Well, living through these special events made quite an impression on a young lad, and set the direction of my life for the next 45-plus years. Years later, I became an aerospace engineer, and went to work for the Air Force at Edwards Air Force Base. By the time I graduated in 1977, the Apollo program was over and NASA was drawing down – kind of like the same situation as now due to the space shuttle program coming to an end. There is only one shuttle launch left to go, after which our astronauts will get to and from the space station on Russian spacecraft. After 32 years with the Air Force, I retired and went to work for Tybrin Corp., supporting...NASA. Well, that's pretty cool!
Back to the present. If you haven't guessed by now, it turns out that one of the members of this committee of 15 Big Brains hired to assess Dryden capabilities in 2011 was indeed that same first human to step on another heavenly body – the moon – in 1969: Neil Armstrong. He is STILL in the aeronautics business! I had the honor of telling him about our little Ikhana project, and then he and some other committee members asked us a few questions.
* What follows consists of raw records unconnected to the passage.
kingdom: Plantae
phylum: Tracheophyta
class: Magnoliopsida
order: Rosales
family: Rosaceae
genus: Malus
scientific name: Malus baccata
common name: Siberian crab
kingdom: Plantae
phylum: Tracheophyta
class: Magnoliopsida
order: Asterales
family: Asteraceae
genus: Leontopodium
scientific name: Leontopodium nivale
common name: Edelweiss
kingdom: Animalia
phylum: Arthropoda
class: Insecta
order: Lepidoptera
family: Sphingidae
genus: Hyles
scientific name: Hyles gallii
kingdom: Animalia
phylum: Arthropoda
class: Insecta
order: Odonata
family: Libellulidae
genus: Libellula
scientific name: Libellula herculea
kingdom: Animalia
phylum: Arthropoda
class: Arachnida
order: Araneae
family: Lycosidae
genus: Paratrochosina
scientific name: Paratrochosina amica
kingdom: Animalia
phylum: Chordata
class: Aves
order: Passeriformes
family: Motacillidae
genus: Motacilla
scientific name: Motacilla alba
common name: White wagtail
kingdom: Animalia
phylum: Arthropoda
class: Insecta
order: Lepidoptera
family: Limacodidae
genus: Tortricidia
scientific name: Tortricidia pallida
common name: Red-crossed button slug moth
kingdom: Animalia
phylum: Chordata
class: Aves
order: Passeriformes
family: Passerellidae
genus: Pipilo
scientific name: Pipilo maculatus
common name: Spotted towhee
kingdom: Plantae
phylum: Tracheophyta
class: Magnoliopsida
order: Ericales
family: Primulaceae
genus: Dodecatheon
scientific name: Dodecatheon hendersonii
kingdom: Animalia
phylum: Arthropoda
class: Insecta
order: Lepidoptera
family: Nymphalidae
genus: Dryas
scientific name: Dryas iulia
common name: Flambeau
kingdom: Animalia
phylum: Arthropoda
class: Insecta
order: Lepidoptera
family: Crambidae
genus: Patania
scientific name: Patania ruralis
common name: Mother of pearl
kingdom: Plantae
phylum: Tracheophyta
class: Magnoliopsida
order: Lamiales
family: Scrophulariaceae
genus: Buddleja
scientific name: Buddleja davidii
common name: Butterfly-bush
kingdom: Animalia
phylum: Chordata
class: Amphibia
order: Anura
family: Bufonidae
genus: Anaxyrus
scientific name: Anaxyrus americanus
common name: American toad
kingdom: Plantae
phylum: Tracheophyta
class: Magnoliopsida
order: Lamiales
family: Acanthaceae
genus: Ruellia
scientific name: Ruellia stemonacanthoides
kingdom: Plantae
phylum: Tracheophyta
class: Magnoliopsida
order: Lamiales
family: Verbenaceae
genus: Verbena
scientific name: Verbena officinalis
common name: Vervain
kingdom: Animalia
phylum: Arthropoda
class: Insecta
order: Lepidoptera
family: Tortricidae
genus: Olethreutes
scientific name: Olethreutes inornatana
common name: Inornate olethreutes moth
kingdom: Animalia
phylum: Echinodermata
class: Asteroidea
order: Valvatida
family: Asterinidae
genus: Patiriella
After the briefing ended, Neil Armstrong immediately stood up and came over to the three of us who had just briefed and shook our hands, thanking us for the presentation, then quietly moved on to the next set of briefings.
There aren't many people in this world that I consider a hero. He is one of the very few.
Some days, it really pays to get up in the morning!
Image: Ikhana deputy project manager Don Johnson (at right in tan shirt) is among listeners as Ikhana lead operations engineer Greg Buoni briefs members of the National Research Council Aeronautics and Space Engineering Board during a visit to NASA Dryden. Apollo 11 astronaut and first man on the moon Neil Armstrong (in white jacket) is seated at left.